Everyone re-roped, putting the General in the lead, followed
by the Professor, who stewed as he repeatedly leveled his blows.
More time passed—maybe hours, maybe days. Thankfully, the General’s hammering did not
collapse the cave—but neither did it open an escape route. As he smashed away to no avail, the other
travelers grew ever more desperate. At
last the Billionaire stepped forward to confront him:
“It’s true that wisdom demands decisive action. But it also requires discrimination and
timing. That’s how I made my fortune:
knowing when to buy and when to sell, when to tear down and when to build up.[vi] It’s not just how to act, but also when
and where.”
“You think I don’t know that?” barked the General.
“Give him a chance,” said the Actress.
“All right,” said the Billionaire. “Hold off on the hammering. We need to figure out the time and place to
strike. Maybe that’s the reason I was
given the gold nugget.”
He took the nugget from his pack and began to tap it, though
the darkness, against the cave walls.
“What’s the point of that?” asked the General.

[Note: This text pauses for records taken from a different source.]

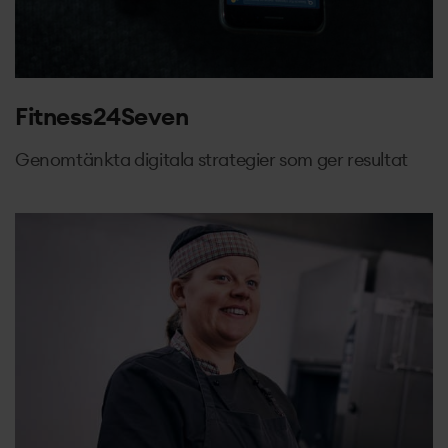
Fitness24Seven
Genomtänkta digitala strategier som ger resultat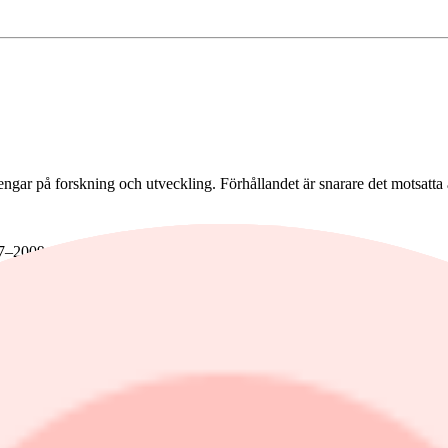
pengar på forskning och utveckling. Förhållandet är snarare det motsatta 
007–2009 grundades bolag som Airbnb, Slack, Square och Uber.
sforce, Workfront (numera uppköpta av Adobe) och Just Eat.
, Iqvia, Activision och Adobe.
Health.
mana och FedEx.
genom med helt nya tekniker. På engelska går de här nya teknikerna 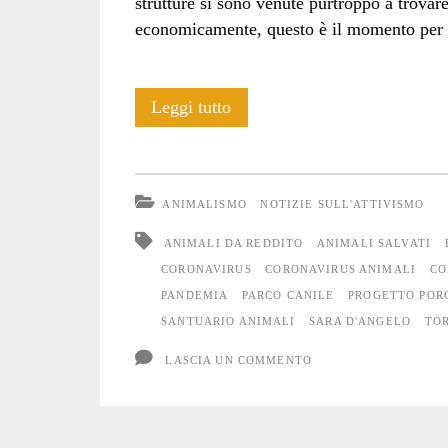
strutture si sono venute purtroppo a trovar
economicamente, questo è il momento per 
Vitadacani
Leggi tutto
ha
bisogno
ANIMALISMO
NOTIZIE SULL'ATTIVISMO
di
ANIMALI DA REDDITO
ANIMALI SALVATI
aiuto
CORONAVIRUS
CORONAVIRUS ANIMALI
CO
PANDEMIA
PARCO CANILE
PROGETTO POR
SANTUARIO ANIMALI
SARA D'ANGELO
TOR
LASCIA UN COMMENTO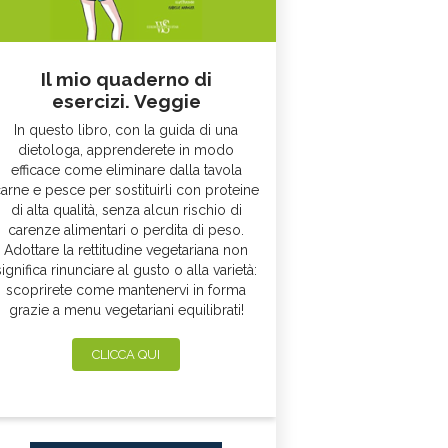
Il mio quaderno di
esercizi. Veggie
In questo libro, con la guida di una
dietologa, apprenderete in modo
efficace come eliminare dalla tavola
arne e pesce per sostituirli con proteine
di alta qualità, senza alcun rischio di
carenze alimentari o perdita di peso.
Adottare la rettitudine vegetariana non
significa rinunciare al gusto o alla varietà:
scoprirete come mantenervi in forma
grazie a menu vegetariani equilibrati!
CLICCA QUI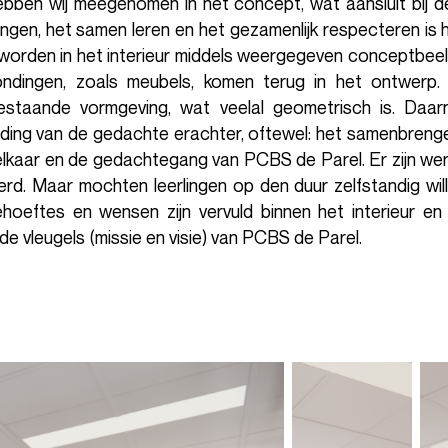
ebben wij meegenomen in het concept, wat aansluit bij
gen, het samen leren en het gezamenlijk respecteren is hi
worden in het interieur middels weergegeven conceptbeel
ndingen, zoals meubels, komen terug in het ontwerp. H
taande vormgeving, wat veelal geometrisch is. Daarna
iding van de gedachte erachter, oftewel: het samenbrenge
elkaar en de gedachtegang van PCBS de Parel. Er zijn wer
d. Maar mochten leerlingen op den duur zelfstandig wille
hoeftes en wensen zijn vervuld binnen het interieur e
e vleugels (missie en visie) van PCBS de Parel.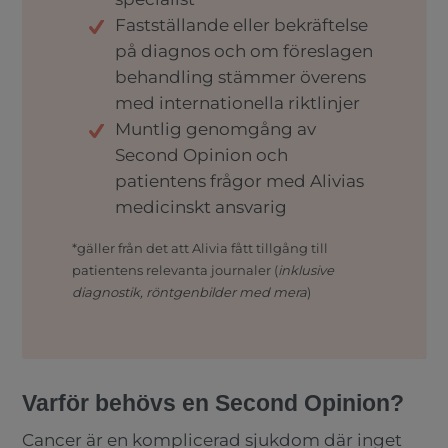
Fastställande eller bekräftelse
på diagnos och om föreslagen
behandling stämmer överens
med internationella riktlinjer
Muntlig genomgång av
Second Opinion och
patientens frågor med Alivias
medicinskt ansvarig
*gäller från det att Alivia fått tillgång till
patientens relevanta journaler (
inklusive
diagnostik, röntgenbilder med mera
)
Varför behövs en Second Opinion?
Cancer är en komplicerad sjukdom där inget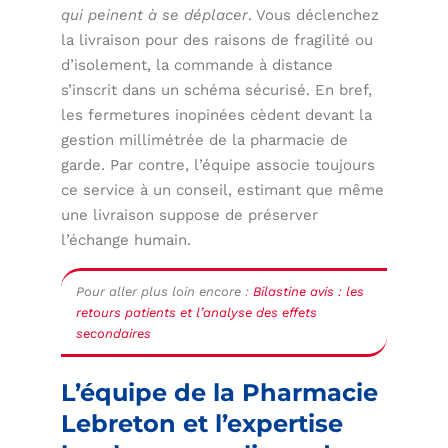
qui peinent à se déplacer
. Vous déclenchez
la livraison pour des raisons de fragilité ou
d’isolement, la commande à distance
s’inscrit dans un schéma sécurisé. En bref,
les fermetures inopinées cèdent devant la
gestion millimétrée de la pharmacie de
garde. Par contre, l’équipe associe toujours
ce service à un conseil, estimant que même
une livraison suppose de préserver
l’échange humain.
Pour aller plus loin encore :
Bilastine avis : les
retours patients et l’analyse des effets
secondaires
L’équipe de la Pharmacie
Lebreton et l’expertise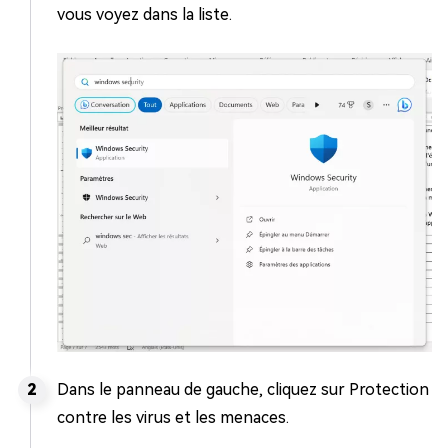
vous voyez dans la liste.
Dans le panneau de gauche, cliquez sur Protection
contre les virus et les menaces.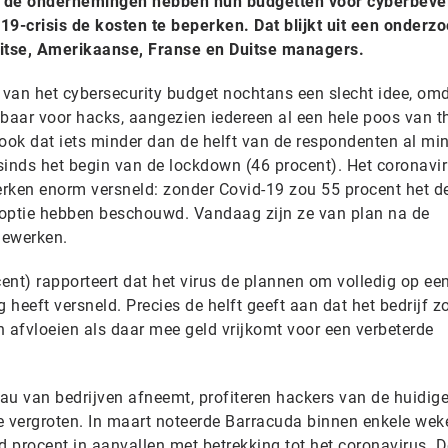
n de ondernemingen hebben hun budgetten voor cyberbevei
19-crisis de kosten te beperken. Dat blijkt uit een onderz
itse, Amerikaanse, Franse en Duitse managers.
van het cybersecurity budget nochtans een slecht idee, om
tbaar voor hacks, aangezien iedereen al een hele poos van t
t ook dat iets minder dan de helft van de respondenten al mi
sinds het begin van de lockdown (46 procent). Het coronavi
werken enorm versneld: zonder Covid-19 zou 55 procent het d
n optie hebben beschouwd. Vandaag zijn ze van plan na de
lewerken.
cent) rapporteert dat het virus de plannen om volledig op ee
 heeft versneld. Precies de helft geeft aan dat het bedrijf z
afvloeien als daar mee geld vrijkomt voor een verbeterde
au van bedrijven afneemt, profiteren hackers van de huidig
 vergroten. In maart noteerde Barracuda binnen enkele wek
 procent in aanvallen met betrekking tot het coronavirus. D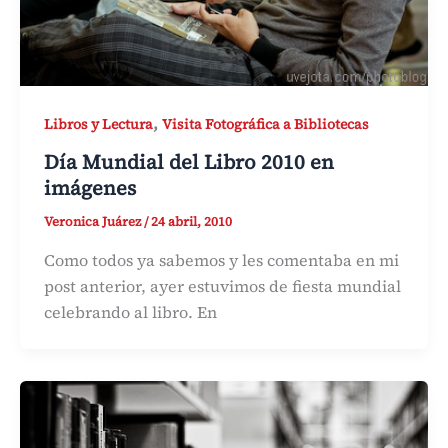
,
Libros y Lectura
Visita Fotográfica a Bibliotecas
Día Mundial del Libro 2010 en
imágenes
Veronica Juárez
/
24 abril, 2010
Como todos ya sabemos y les comentaba en mi
post anterior, ayer estuvimos de fiesta mundial
celebrando al libro. En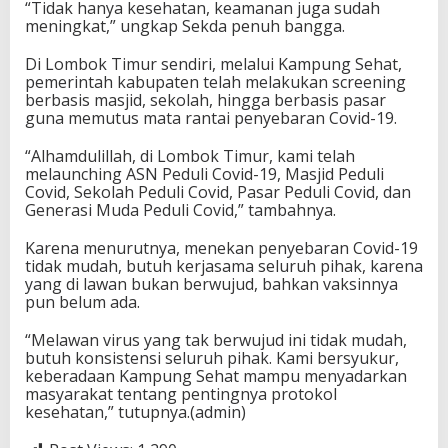
“Tidak hanya kesehatan, keamanan juga sudah
meningkat,” ungkap Sekda penuh bangga.
Di Lombok Timur sendiri, melalui Kampung Sehat,
pemerintah kabupaten telah melakukan screening
berbasis masjid, sekolah, hingga berbasis pasar
guna memutus mata rantai penyebaran Covid-19.
“Alhamdulillah, di Lombok Timur, kami telah
melaunching ASN Peduli Covid-19, Masjid Peduli
Covid, Sekolah Peduli Covid, Pasar Peduli Covid, dan
Generasi Muda Peduli Covid,” tambahnya.
Karena menurutnya, menekan penyebaran Covid-19
tidak mudah, butuh kerjasama seluruh pihak, karena
yang di lawan bukan berwujud, bahkan vaksinnya
pun belum ada.
“Melawan virus yang tak berwujud ini tidak mudah,
butuh konsistensi seluruh pihak. Kami bersyukur,
keberadaan Kampung Sehat mampu menyadarkan
masyarakat tentang pentingnya protokol
kesehatan,” tutupnya.(admin)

“I’m sounding things out,” the Billionaire replied. “Listen carefully to the tone of gold on
stone. When the nugget strikes a hollow
place behind the rock, it will ring out, and we will have found our passage.”
“So. . . we follow the gold,” the Professor mocked. “The wisdom of Ayn Rand.”
“Let’s try it,” said the Actress.
So they roped up once more, this time placing the Billionaire
in the lead. He tapped away on the walls
for what seemed like an eternity, but the plinking tone never varied and the
travelers found nothing. At last, even
the Billionaire abandoned all hope.
“This is futile,” he said.
“We’re going to die down here.”
“Maybe not,” replied the Actress. “I have an idea.”
“What do you know
about wisdom?” lamented the General.
“Not much,” admitted the Actress. “I know that I don’t know much. And that’s a start.”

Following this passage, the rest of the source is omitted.